For The FAN ...

Perhaps the group that truly deserves a well-designed Triangle Building the most is us, the fan. Cub fans have supported this team through decades of disappointment. They've packed Wrigley to watch a below-par product on the field, making one of the worst-performing teams in baseball also one of the most profitable. While obviously the team has to get their money's worth out of this site, the Triangle presents a perfect chance to give back to the fans and make the gameday experience even better.

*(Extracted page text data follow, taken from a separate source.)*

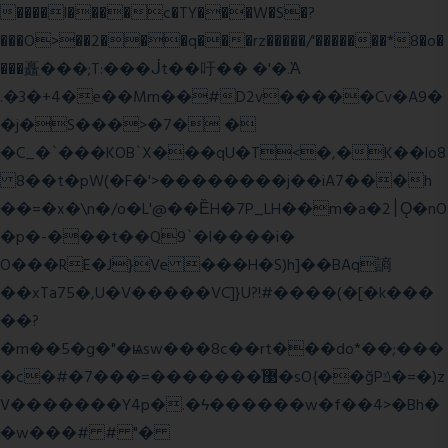
����l����c�TY���W�S�?
���O>��2���q���rz�����/'�������*8�o�
���矗���;T:���ᒎt��吁�� �'�.Ὰ
.�3�+4�e��Mm��#D2v�����Cv�A9�
�j�S���>�7� �
�C_�`���KOB`X���qU�T<�,�K��lo8
8��t�pW(�F�'>��������j��iA7���h
��=�x�\n�/o�L'@��ȄH�7P_LH��m�a�2׀Ǫ�nO
�p�-���t��Q9`�l����i�
O���RE�J}Ve ���H�S)h]��BAq謪
��xTa75�,U�V��
���VC]}U?!#��
��(�[�k���
��?
�m��5�g�"�ѩsw���8c��rt���do*��;���
�c�#�޳�ͯ������=���7�sO{��ğPݿ�=�)z
V�������Y4p�.�ϟ������w�f��4>�Bh�
�w���# # "�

Placing the Triangle Building far enough away from the stadium to create an outdoor concourse would be an enormous improvement to Wrigley. Boston's Yawkey Way & Camden's Eutaw Street are the most obvious examples of how successful this public / private arrangement can be. Fans stream in through these gates, arriving earlier to the game because there is simply more to arrive for. A spacious Seminary Avenue lined with gameday concessions sounds a bit more attractive than the current overcrowded concourses. Fill the new street with some interesting paving - maybe even include a nice Billy Goat carving for all of us to stomp on our way into the stadium.

The new Seminary Avenue gates would make entering the stadium easier, while an expanded Marquee Plaza at Clark & Addison would help relieve the crush of fans spilling out after games. This design also explores the option of a new parking structure & transportation center one block north of Wrigley - at Grace Street. While this could hold more than enough spaces to make up for those lost on the Triangle site, a huge influx of cars to Wrigleyville isn't going to solve much. More importantly it could serve as a new bus terminal for stadium shuttles to remote parking lots a few miles west. Anyone who has braved that 6-foot sidewalk between the first base wall & a line of buses along Addison knows there must be a better way to get fans home after the game.

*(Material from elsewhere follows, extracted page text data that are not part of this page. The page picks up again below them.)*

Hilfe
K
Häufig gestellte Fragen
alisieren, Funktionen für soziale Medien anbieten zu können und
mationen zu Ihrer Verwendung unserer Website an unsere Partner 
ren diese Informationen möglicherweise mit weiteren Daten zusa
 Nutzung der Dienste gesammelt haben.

Inside the Cubs Hall of Fame, we could really have some fun. Save a central room for our upcoming World Series trophy. Set up a room to match the manual centerfield scoreboard & let sugar-crazed kids run around rearranging the numbers from behind the wall. Build a replica of Harry's spacious WGN booth & let karaoke fans make their own attempt at singing The Stretch. (Based on most of my college friends, I apologize in advance for the terrible results an idea like that could have.) The Cubs sure have a unique and definitely entertaining history. Our Hall of Fame should be no different.

The upper deck Smirnoff Patio - on the roof behind home plate - was an awesome idea. Why did we stop there? Building out more patios along the length of the roof would create a true concourse for the upper deck, rather than the 4 or 5 beer carts hidden up there right now. Light steel-truss bridges from the existing dormers to the Triangle Building would make it's expansive rooftop terrace an integrated part of the stadium. Fans would scramble to meet up with friends and grab a burger and a beer up there before the game, with Wrigley to your back and an unobstructed view down Clark Street in front of your eyes. Extensive planter boxes could add color and texture to the roof, while also serving as benches for hundreds of hungry fans. On the practical end, it would give fans bathrooms - lots more bathrooms. But those infamous urinal troughs .. they stay.

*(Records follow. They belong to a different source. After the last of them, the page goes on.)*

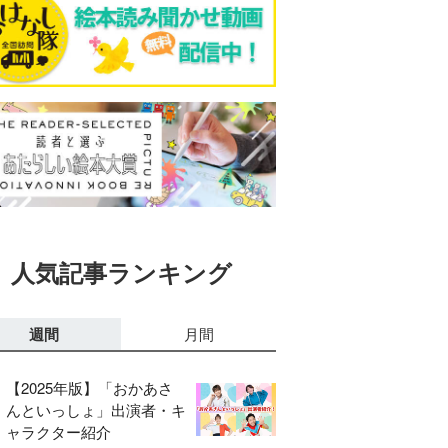
人気記事ランキング
週間
月間
【2025年版】「おかあさ
んといっしょ」出演者・キ
ャラクター紹介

A well-done Triangle Building could be a fountain of goodwill with fans. Entertainment for the kids, improved facilities for us big kids, and a nice spot to hang out before the game. Really for us, it's the space above and around the building holds the most hope. Let the team put the inside to use and find ways to win a few more games. In the meantime, we're just looking to have a good beer on the roof with some friends.